Essa é uma das principais lições de Daron Acemoglu, Simon Johnson e James A. Robinson, laureados com o Nobel de Economia de 2024 por seus estudos sobre como as instituições se formam e afetam a prosperidade. Sociedades avançam quando constroem instituições inclusivas. Ficam para trás quando preservam instituições extrativas: aquelas que concentram ganhos em poucos grupos, socializam custos e bloqueiam a inovação que poderia reorganizar mercados.
O setor elétrico brasileiro deveria refletir sobre essa lição. Num setor estratégico, transparência, concorrência e segurança jurídica estimulam investimentos e inovação.
O País tem recursos naturais, tecnologia, capital e consumidores atentos à tarifa. Ainda assim, o setor centraliza decisões, transfere riscos e protege soluções tradicionais. A inovação é celebrada, mas nem sempre entra nas regras.
O Leilão de Reserva de Capacidade na forma de Potência (LRCAP) 2026 expõe essa disfunção. Contratar potência para suprir horários críticos é legítimo. A questão é por que uma decisão bilionária avançou sob dúvidas relevantes: mudança de modelagem, alta de preços-teto, baixa competição e concentração em poucos grupos. Nada disso prova irregularidade isoladamente; em conjunto, exige escrutínio.
A área técnica do Tribunal de Contas da União (TCU) estimou sobrepreço de até R$ 214 bilhões; R$ 138 bilhões em cálculo alternativo. O Ministério Público Federal (MPF) alertou para impacto superior a R$ 500 bilhões nos contratos. A Aneel indicou alta de R$ 2,3 bilhões no encargo de potência até abril de 2027. A discussão saiu dos autos e chegou à tarifa.
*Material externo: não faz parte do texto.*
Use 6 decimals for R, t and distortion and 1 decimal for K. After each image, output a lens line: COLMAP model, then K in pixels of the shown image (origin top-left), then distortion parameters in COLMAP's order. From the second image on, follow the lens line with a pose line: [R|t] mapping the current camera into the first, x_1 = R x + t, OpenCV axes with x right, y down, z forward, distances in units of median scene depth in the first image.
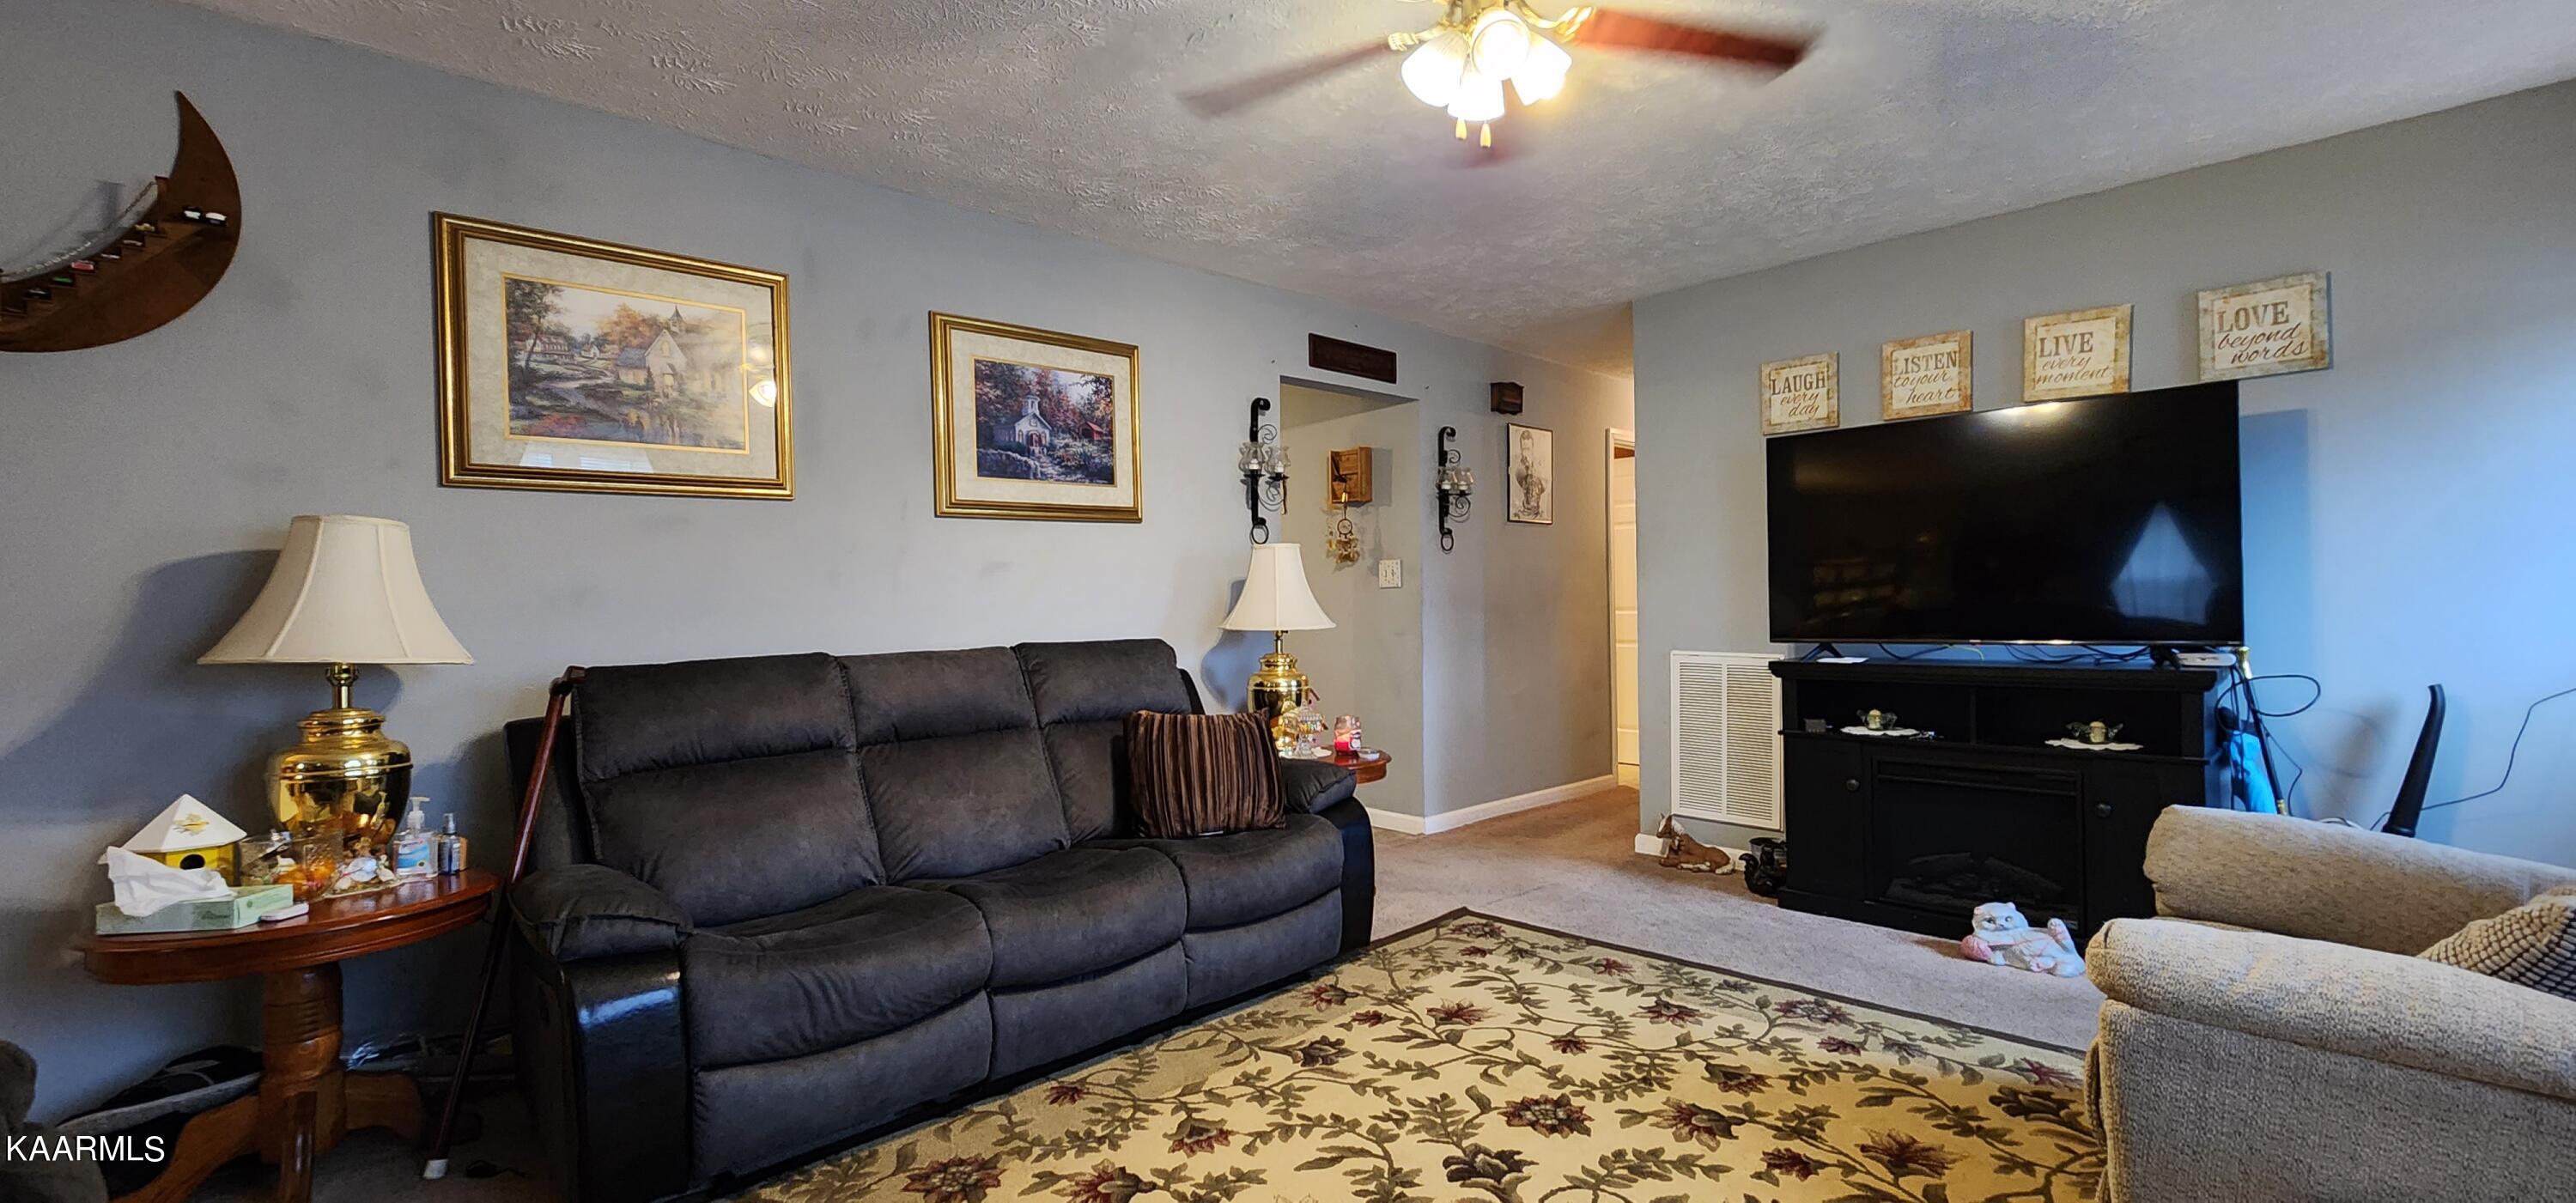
lens RADIAL K [[1065.9, 0, 1282.9], [0, 1065.9, 605.7], [0, 0, 1]] dist [-0.002162, -0.000213]
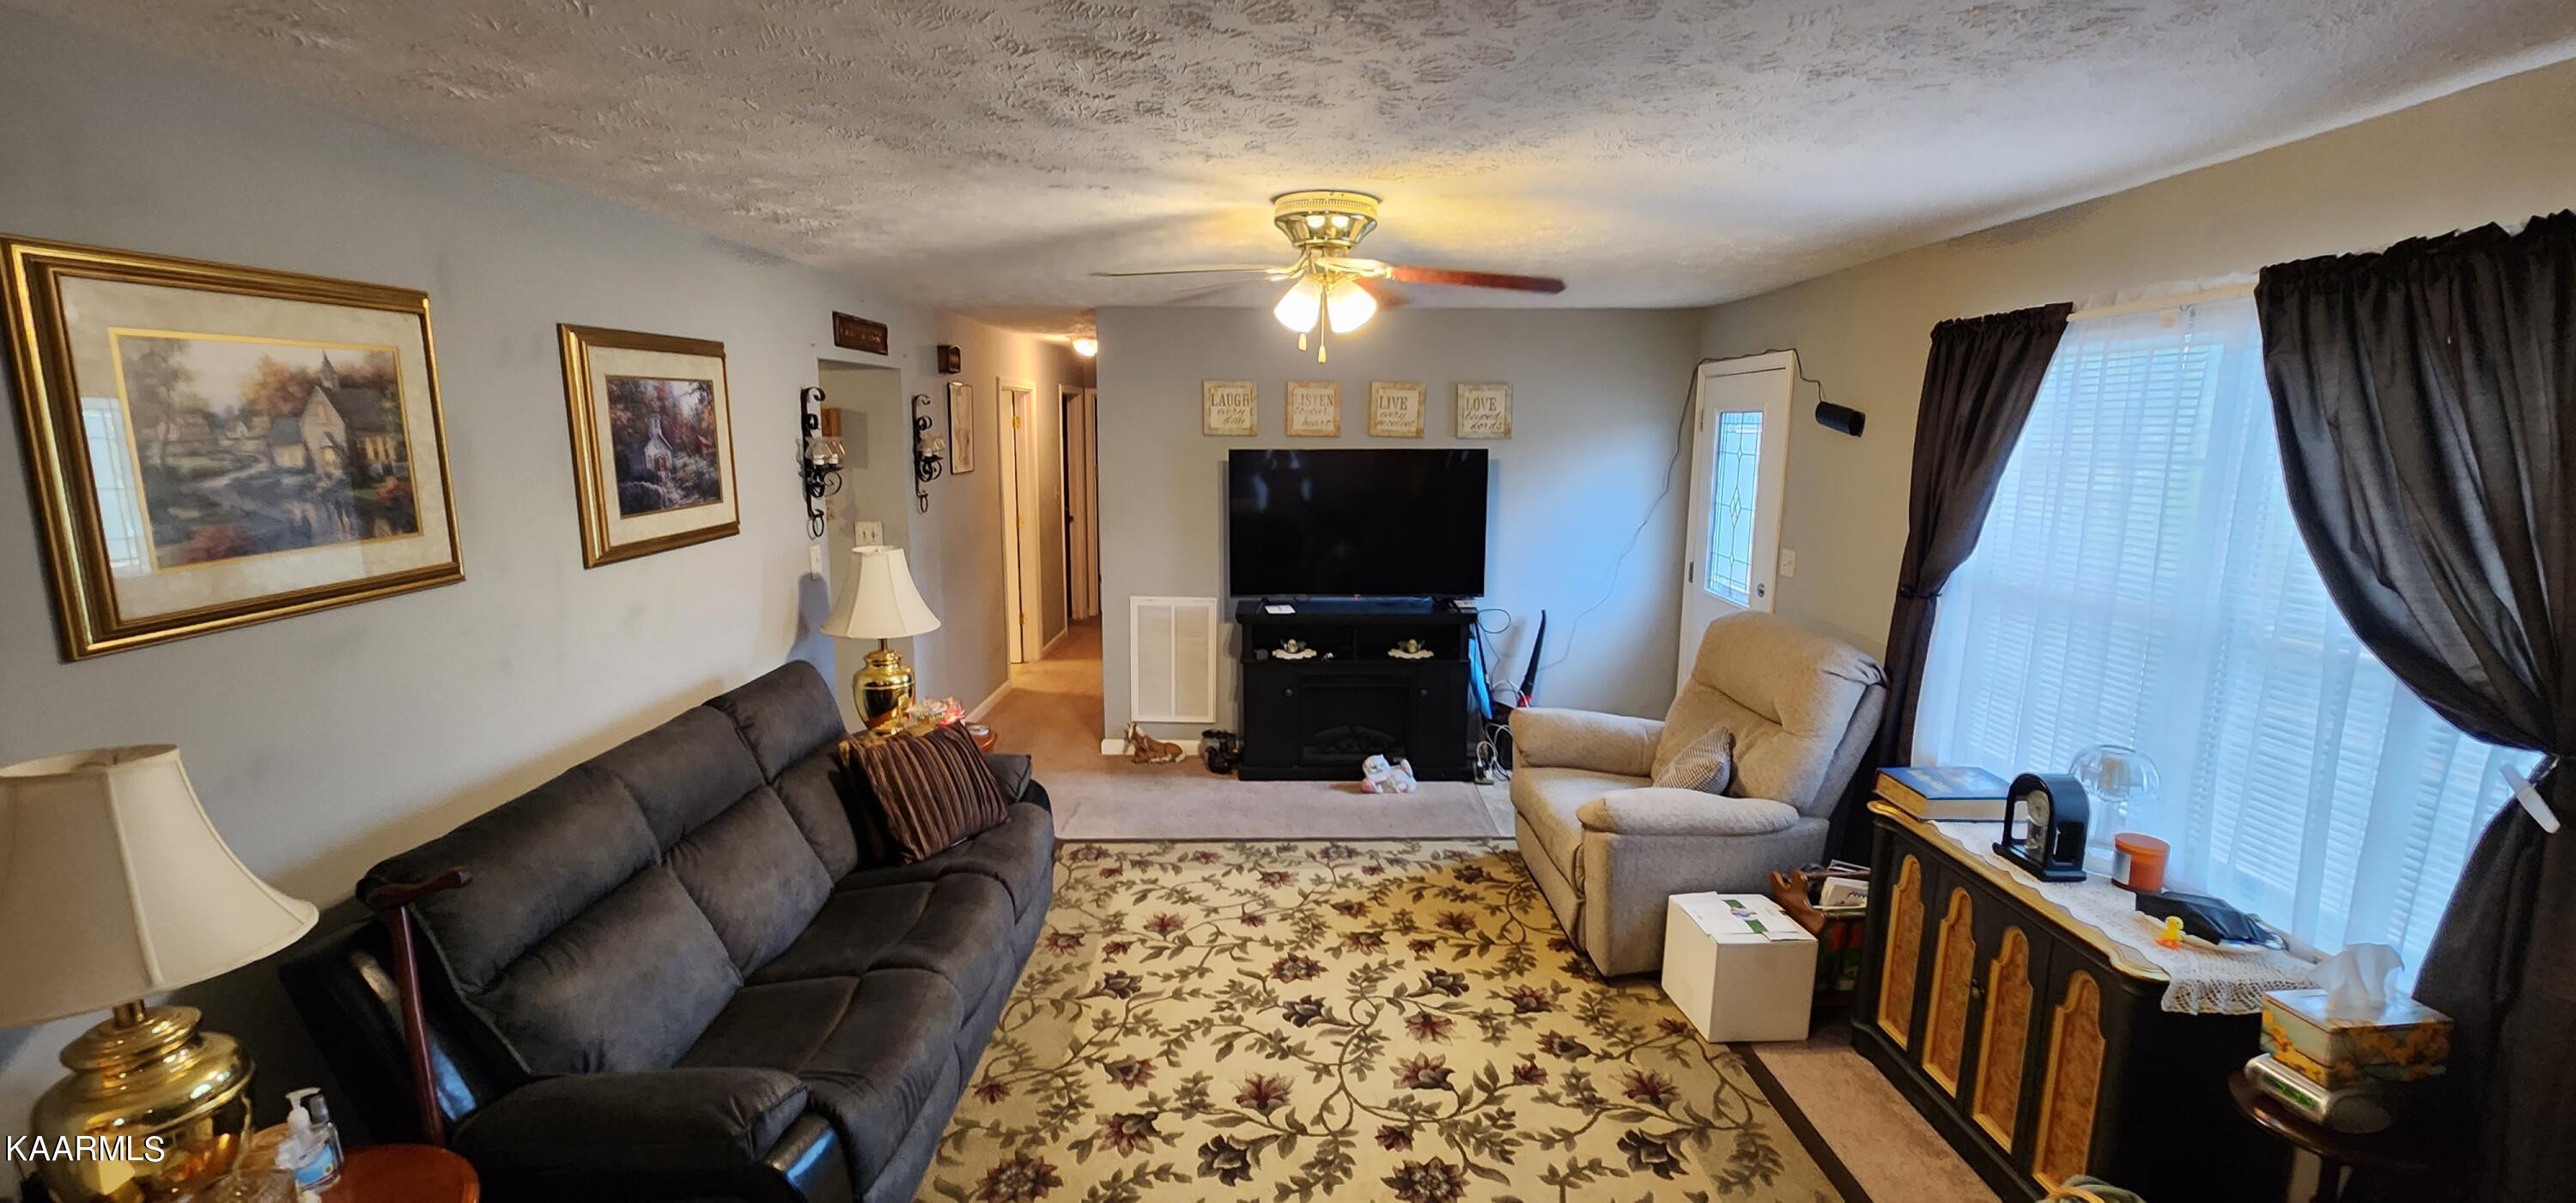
lens RADIAL K [[1065.9, 0, 1282.9], [0, 1065.9, 605.7], [0, 0, 1]] dist [-0.002162, -0.000213]
pose [[0.688891, -0.103733, 0.717404, -0.607815], [-0.015671, 0.987345, 0.157813, -0.216625], [-0.724695, -0.119959, 0.678547, 0.007807]]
Segurança energética importa, mas não pode afastar concorrência nem impedir que baterias, geração distribuída, gestão da demanda, biogás e biomassa disputem em bases isonômicas. Se uma térmica for necessária, deve vencer em ambiente claro e competitivo.
A decisão do Tribunal de Contas da União deve ser respeitada, mas não encerra a questão. Encaminhar informações ao Cade, ao MPF e, se necessário, à Polícia Federal (PF) não é prejulgar; é proteger a integridade regulatória e separar divergência técnica, erro administrativo, captura e eventual ilícito.
O Brasil não prosperará no setor elétrico enquanto trocar competição por influência e risco privado por encargo público. Energia firme é necessária. Instituições firmes também.